WORK INSTRUCTIONS:
Reproduce, character for character, the item text from the line with "人掉落装备和武功秘籍，同时游戏独特的锻造系统，可让所" to the line with "nts를 사용할 수 있습니다.", including both of those lines. Leave the pictures out of your answer.

DATA TO PROCESS:
■ ■ ■ ■ ■

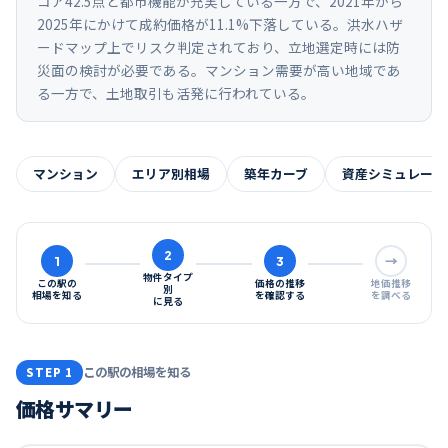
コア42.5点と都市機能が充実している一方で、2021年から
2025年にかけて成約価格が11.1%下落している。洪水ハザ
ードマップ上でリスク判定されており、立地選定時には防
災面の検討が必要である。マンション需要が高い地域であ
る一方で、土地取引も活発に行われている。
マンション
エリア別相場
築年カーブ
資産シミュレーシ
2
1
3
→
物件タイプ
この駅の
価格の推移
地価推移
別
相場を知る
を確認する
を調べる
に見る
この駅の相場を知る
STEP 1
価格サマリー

■ ■ ■ ■ ■

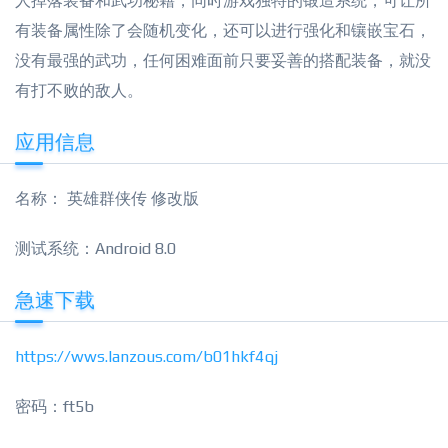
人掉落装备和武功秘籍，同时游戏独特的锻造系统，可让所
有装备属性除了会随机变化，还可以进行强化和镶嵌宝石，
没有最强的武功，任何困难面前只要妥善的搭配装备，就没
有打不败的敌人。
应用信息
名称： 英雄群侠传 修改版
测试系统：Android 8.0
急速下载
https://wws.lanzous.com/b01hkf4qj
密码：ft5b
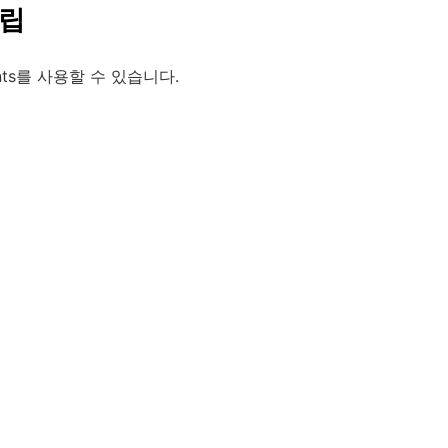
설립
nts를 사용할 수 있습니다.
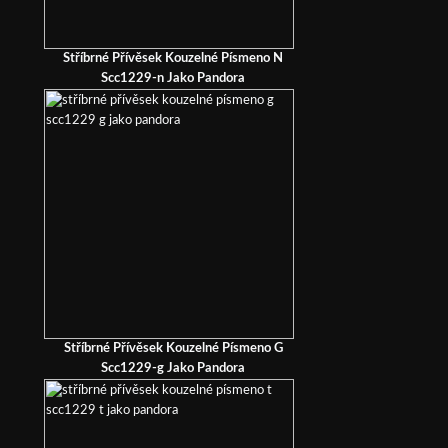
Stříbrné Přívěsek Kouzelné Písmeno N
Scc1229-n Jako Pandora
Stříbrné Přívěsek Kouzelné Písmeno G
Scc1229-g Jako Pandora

■ ■ ■ ■ ■

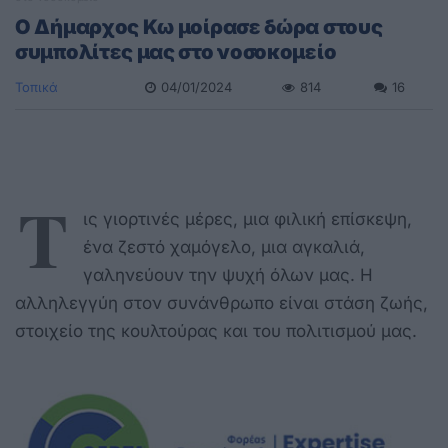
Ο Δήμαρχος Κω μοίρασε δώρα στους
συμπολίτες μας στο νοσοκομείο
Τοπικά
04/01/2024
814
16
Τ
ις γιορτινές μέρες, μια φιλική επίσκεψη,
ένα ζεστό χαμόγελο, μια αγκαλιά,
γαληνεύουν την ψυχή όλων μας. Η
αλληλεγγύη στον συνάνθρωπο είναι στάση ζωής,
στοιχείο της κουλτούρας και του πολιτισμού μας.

■ ■ ■ ■ ■

SOLUTION TO THE EXERCISE:
人掉落装备和武功秘籍，同时游戏独特的锻造系统，可让所
有装备属性除了会随机变化，还可以进行强化和镶嵌宝石，
没有最强的武功，任何困难面前只要妥善的搭配装备，就没
有打不败的敌人。
应用信息
名称： 英雄群侠传 修改版
测试系统：Android 8.0
急速下载
https://wws.lanzous.com/b01hkf4qj
密码：ft5b
설립
nts를 사용할 수 있습니다.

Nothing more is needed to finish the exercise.